| DIRECTIVE |
Return each line of the listing below, unchanged, and omit the images.

RECORDS TO PROCESS START

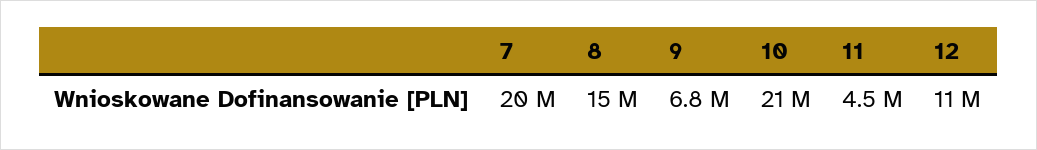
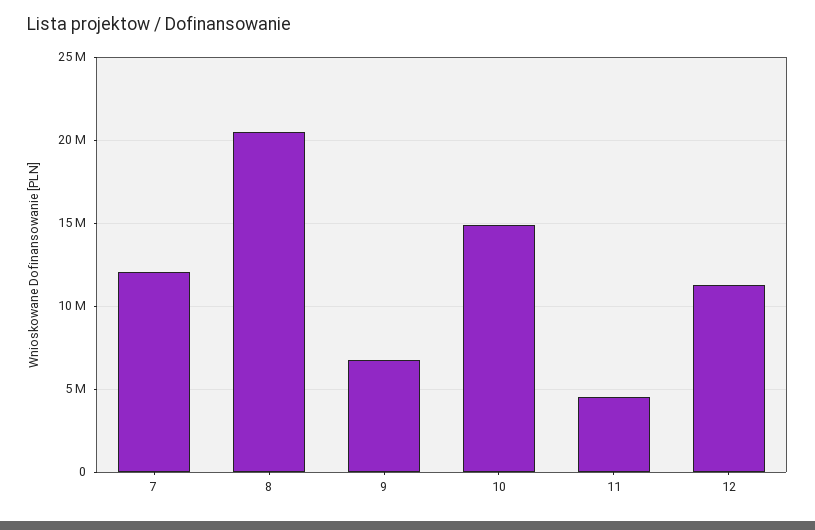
7: 20000000 -> 12000000
8: 15000000 -> 20500000
10: 21000000 -> 15000000

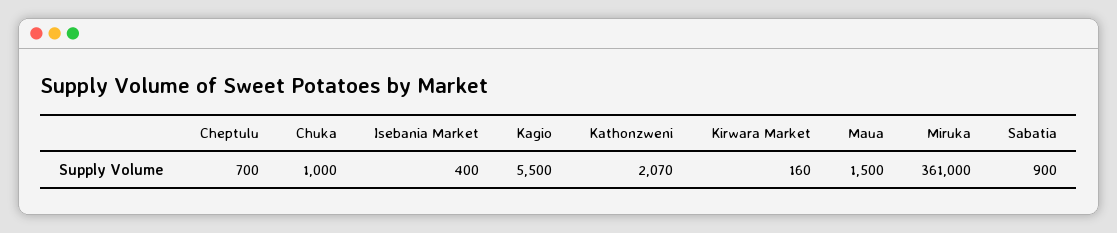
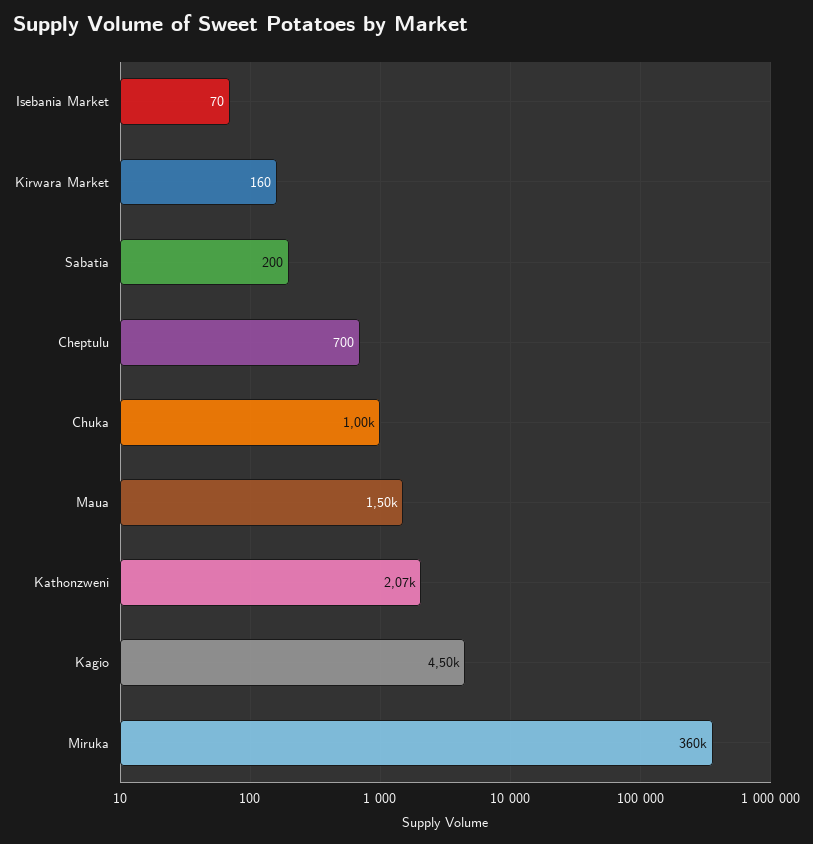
Isebania Market: 400 -> 70
Kagio: 5500 -> 4500
Miruka: 361000 -> 360000
Sabatia: 900 -> 200

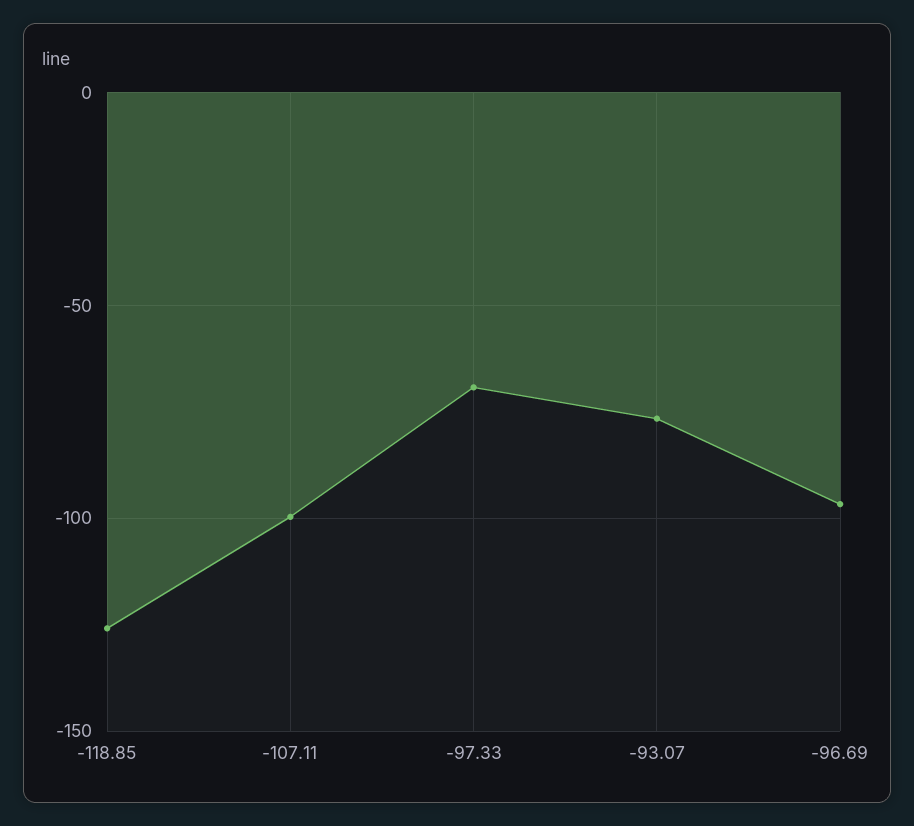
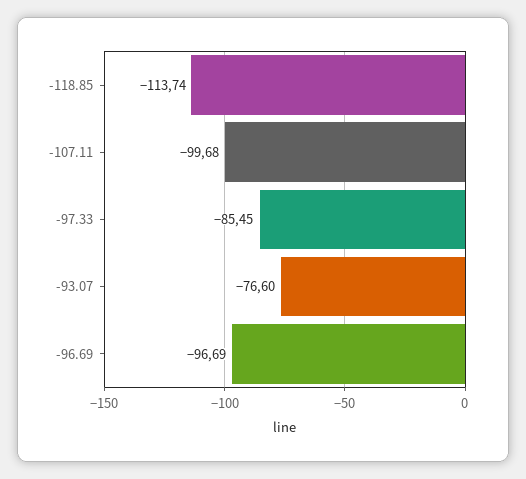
-118.85: -125 -> -113.74
-97.33: -70 -> -85.45

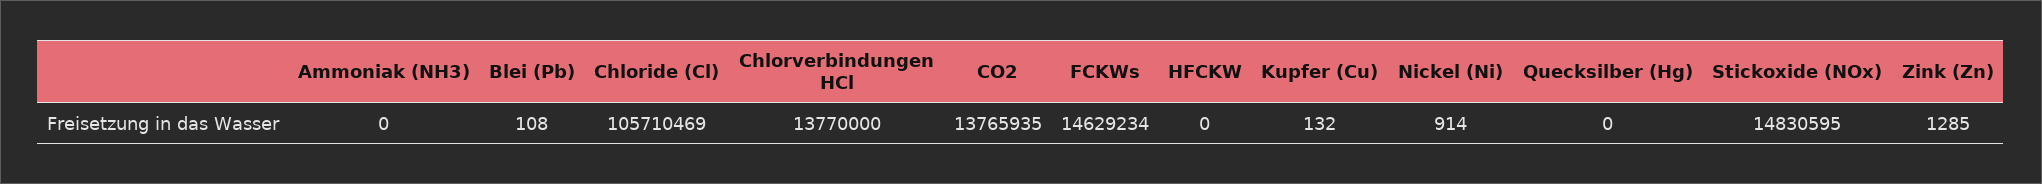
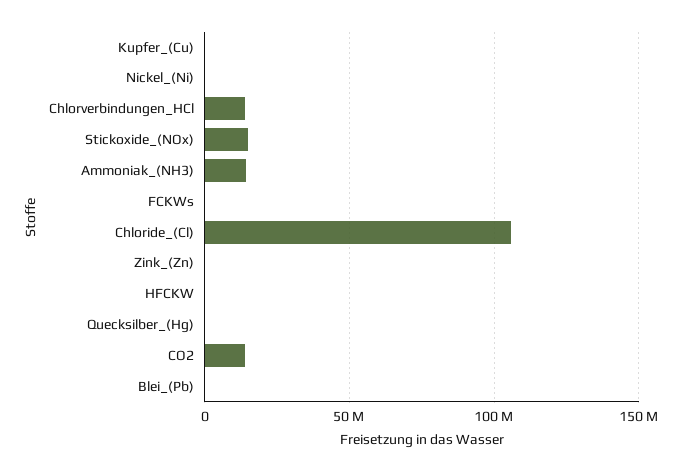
Ammoniak (NH3): 0 -> 15000000
FCKWs: 14629234 -> 0

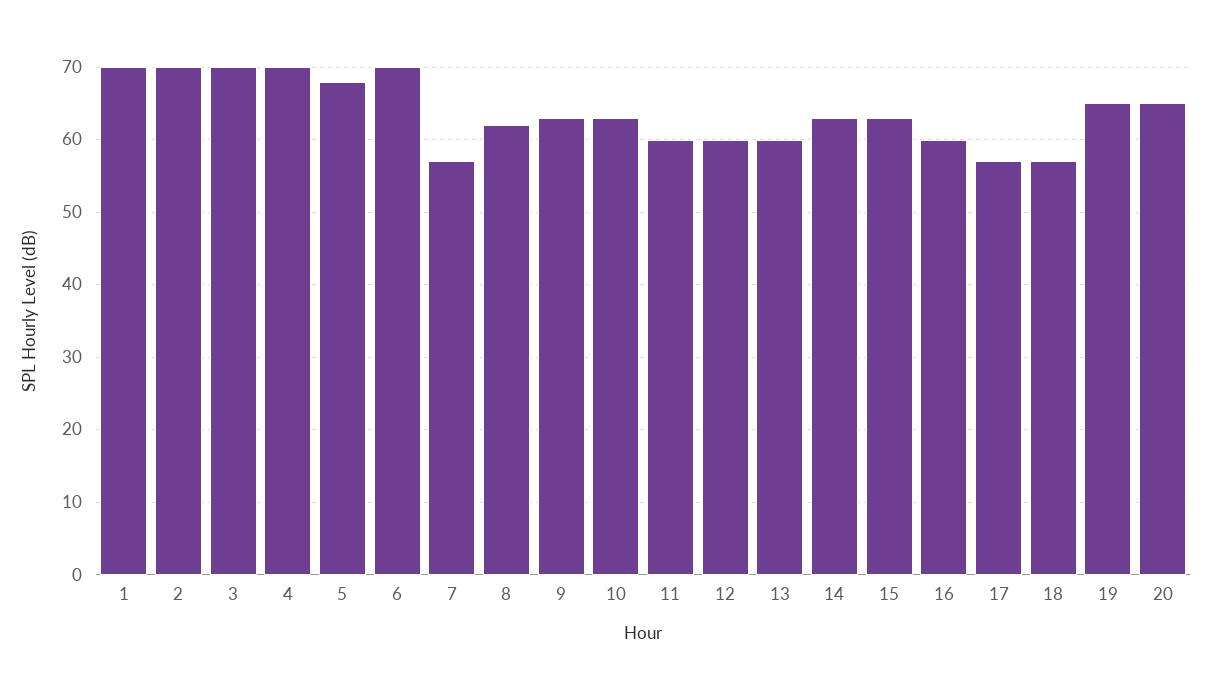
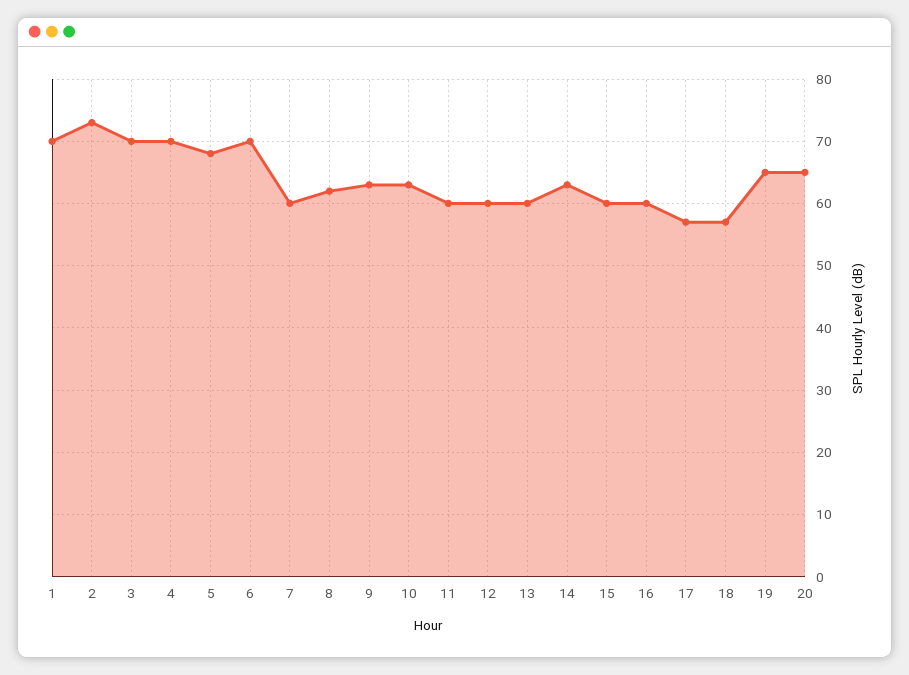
2: 70 -> 73
7: 57 -> 60
15: 63 -> 60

RECORDS TO PROCESS END

| FINISHED TASK |
7: 20000000 -> 12000000
8: 15000000 -> 20500000
10: 21000000 -> 15000000

Isebania Market: 400 -> 70
Kagio: 5500 -> 4500
Miruka: 361000 -> 360000
Sabatia: 900 -> 200

-118.85: -125 -> -113.74
-97.33: -70 -> -85.45

Ammoniak (NH3): 0 -> 15000000
FCKWs: 14629234 -> 0

2: 70 -> 73
7: 57 -> 60
15: 63 -> 60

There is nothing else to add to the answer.